**Задание:**
Ответьте на вопросы по тексту о спектакле «Иванов» и обозначьте ответы теми же буквами.
(а) Где в этом спектакле происходит последняя сцена пьесы?
(б) Какой актер ведет героя через все стадии безнадежности и отчаяния?
(в) За какое время, по словам текста, происходит трансформация героини Елизаветы Боярской?

[Текст страницы]

И очень знакомого. Как провинциальный ЗАГС, где теперь происходит последняя сцена пьесы — с идиотическим этим Мендельсоном, зычными поздравлениями, убранством, от которого стошнит любого человека, мало-мальски имеющего вкус. Как день рождения на даче у Лебедевых (да, тоже не имение), с дамочками в самом соку (формат «владелица трех торговых точек»), с непременными советскими песнями. Пошлость, задавливающая Иванова, прорисована в точнейших деталях — и Евгений Миронов виртуозно проходит со своим героем все стадии безнадежности и отчаяния. И даже внезапно обнаружившаяся влюбленная девица не дает Иванову вздохнуть.
Это у Чехова была восторженная девочка, что хотела спасти лично придуманного романтического героя. (А Иванов ведь отлично подходит на роль такого героя в пошлом окружении — умен, обаятелен, несчастен.) В сегодняшнем спектакле у Иванова шанса нет: девица с такой энергией вручает себя герою, что бедолаге не позавидуешь. Елизавета Боярская в «Иванове» сыграла одну из лучших своих ролей — от девочки-девочки, которой Иванов мимоходом дает по попе (и тут никакого домогательства, упаси бог, он вообще сначала воспринимает ее как ребенка, не заметив, что дитя-то выросло) — через романтическую девушку — к властной женщине, которая готова своего избранника «построить» и контролировать каждый его шаг, ровно как ее вульгарная мамаша контролирует своего мужа. И вся эта трансформация происходит фактически в один вечер.

[/Текст страницы]
[Выдержки из данных]

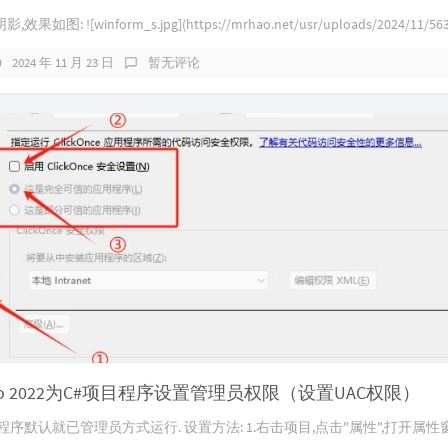
图: ![winform_s.jpg](https://mrhao.net/usr/uploads/2024/11/5638
2024 年 11 月 23 日
暂无评论
studio 2022为C#项目程序设置管理员权限（设置UAC权限）
序默认就已管理员方式运行. 设置方法: 1.右击项目,点击"属性",打开属性窗口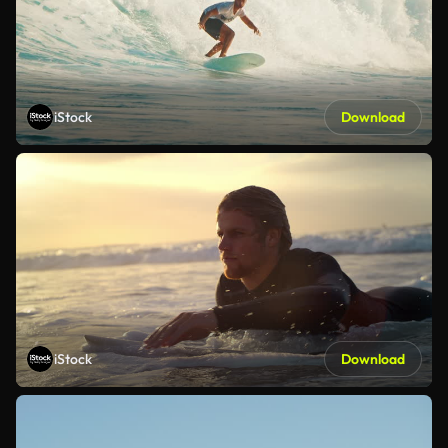
iStock
Download
iStock
Download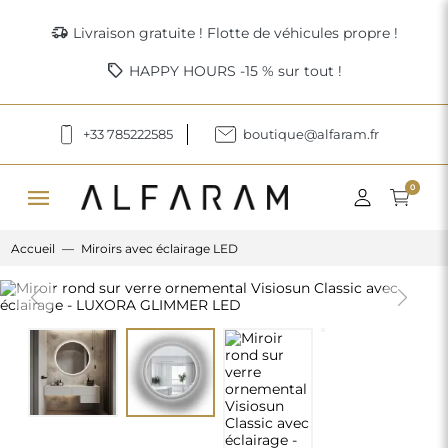
delivery_truck_speed
Livraison gratuite ! Flotte de véhicules propre !
sell
HAPPY HOURS -15 % sur tout !
+33 785222585
boutique@alfaram.fr
menu
0
Accueil
Miroirs avec éclairage LED
Previous
Next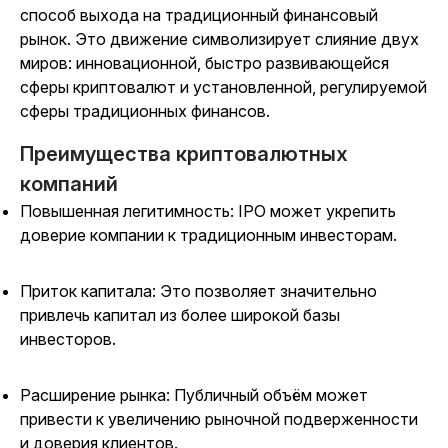
способ выхода на традиционный финансовый
рынок. Это движение символизирует слияние двух
миров: инновационной, быстро развивающейся
сферы криптовалют и установленной, регулируемой
сферы традиционных финансов.
Преимущества криптовалютных
компаний
Повышенная легитимность: IPO может укрепить
доверие компании к традиционным инвесторам.
Приток капитала: Это позволяет значительно
привлечь капитал из более широкой базы
инвесторов.
Расширение рынка: Публичный объём может
привести к увеличению рыночной подверженности
и доверия клиентов.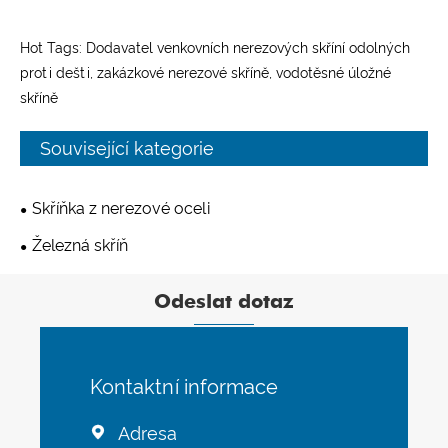
Hot Tags: Dodavatel venkovních nerezových skříní odolných
proti dešti, zakázkové nerezové skříně, vodotěsné úložné
skříně
Související kategorie
Skříňka z nerezové oceli
Železná skříň
Odeslat dotaz
Kontaktní informace
Adresa
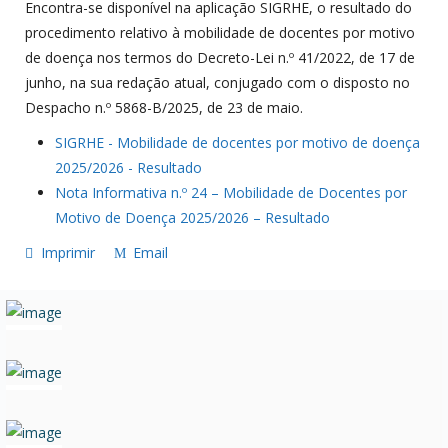
Encontra-se disponível na aplicação SIGRHE, o resultado do
procedimento relativo à mobilidade de docentes por motivo
de doença nos termos do Decreto-Lei n.º 41/2022, de 17 de
junho, na sua redação atual, conjugado com o disposto no
Despacho n.º 5868-B/2025, de 23 de maio.
SIGRHE - Mobilidade de docentes por motivo de doença
2025/2026 - Resultado
Nota Informativa n.º 24 – Mobilidade de Docentes por
Motivo de Doença 2025/2026 – Resultado
Imprimir
Email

[/Выдержки из данных]

**Ответ:**
(а) В провинциальном ЗАГСе.
(б) Евгений Миронов.
(в) Фактически за один вечер.